How to complete this task
Reproduce a stretch of the passage on dynamic types below, starting at the words "If we have a" and ending after the words "possibly be one.".

Operations with dynamic types
We’ve seen that for inheritance and union types, using the value requires runtime information about the type of the value. Let’s look at some other common language operations that also require runtime type information.
instanceof
if( actor instanceof User ): ...
If we have a branch on the type of an object, then the translator needs to track enough type information to evaluate that condition.
This is a limited form of type information, providing only a true or false value. Many times, languages may only offer this check on specific types, and only where it’s possible to be the checked type. In this example, it makes sense to ask if actor
is an instance of User
, since that’s one of the possible types it could be. It makes little sense to ask if it’s an Integer
, since it couldn’t possibly be one.
This leaves the compiler a lot of room to decide how to represent this type information. It is runtime type information, but it may not be the full “type” you’d expect.
typeof
age_type_info = typeof age print( age_type_info.name ) // Prints 'Integer' function Debug( actor: SecurityObject ): actor_type_info = typeof actor print( actor_type_info.name ) // Prints 'User' or 'Process'
In both of the above cases, we are using runtime type information — we are printing out a type’s name.
get_type
requires that even more type information be available at runtime than the simple instanceof
expression. The information may still be limited, since we often only need to compare types, or get their name for debugging.
The above example illustrates a difference between dynamic and runtime type information. In the case of age_type_info
, there is nothing dynamic. Since the type of age
is statically known, the translator also knows the exact type of age_type_info
. I’m using an operator syntax for typeof
to demonstrate it’s a builtin aspect of a language. Whether it does a compile-time replacement, or runtime lookup, of the type, is up to the translator.

Records shown
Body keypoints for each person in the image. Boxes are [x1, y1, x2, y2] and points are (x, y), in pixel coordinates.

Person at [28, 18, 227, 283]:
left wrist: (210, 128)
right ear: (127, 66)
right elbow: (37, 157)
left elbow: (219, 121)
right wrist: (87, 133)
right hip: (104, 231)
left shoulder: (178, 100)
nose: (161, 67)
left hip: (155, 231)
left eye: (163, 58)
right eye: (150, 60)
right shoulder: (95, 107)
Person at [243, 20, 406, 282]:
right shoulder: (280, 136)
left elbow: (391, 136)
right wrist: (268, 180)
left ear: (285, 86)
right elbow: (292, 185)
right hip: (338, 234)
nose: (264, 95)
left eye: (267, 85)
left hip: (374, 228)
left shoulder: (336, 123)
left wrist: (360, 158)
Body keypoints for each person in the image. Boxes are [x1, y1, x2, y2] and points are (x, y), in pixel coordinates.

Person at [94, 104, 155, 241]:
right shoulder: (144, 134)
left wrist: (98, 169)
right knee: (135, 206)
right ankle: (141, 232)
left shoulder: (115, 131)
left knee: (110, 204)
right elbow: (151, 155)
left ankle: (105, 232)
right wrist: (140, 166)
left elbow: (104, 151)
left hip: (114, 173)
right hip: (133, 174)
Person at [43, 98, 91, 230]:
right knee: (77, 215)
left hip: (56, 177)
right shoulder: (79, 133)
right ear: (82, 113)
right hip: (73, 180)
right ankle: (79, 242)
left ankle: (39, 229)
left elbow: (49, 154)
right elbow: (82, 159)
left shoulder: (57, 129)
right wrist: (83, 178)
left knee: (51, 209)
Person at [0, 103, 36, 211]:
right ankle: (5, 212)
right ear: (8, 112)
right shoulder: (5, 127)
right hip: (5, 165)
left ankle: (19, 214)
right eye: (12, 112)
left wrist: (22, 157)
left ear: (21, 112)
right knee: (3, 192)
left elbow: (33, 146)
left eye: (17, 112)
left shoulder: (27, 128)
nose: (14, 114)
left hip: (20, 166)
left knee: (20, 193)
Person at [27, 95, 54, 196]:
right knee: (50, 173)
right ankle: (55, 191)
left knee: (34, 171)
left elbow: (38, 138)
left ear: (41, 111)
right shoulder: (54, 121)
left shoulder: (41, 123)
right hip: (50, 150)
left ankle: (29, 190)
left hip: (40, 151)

Solution to this problem
If we have a branch on the type of an object, then the translator needs to track enough type information to evaluate that condition.
This is a limited form of type information, providing only a true or false value. Many times, languages may only offer this check on specific types, and only where it’s possible to be the checked type. In this example, it makes sense to ask if actor
is an instance of User
, since that’s one of the possible types it could be. It makes little sense to ask if it’s an Integer
, since it couldn’t possibly be one.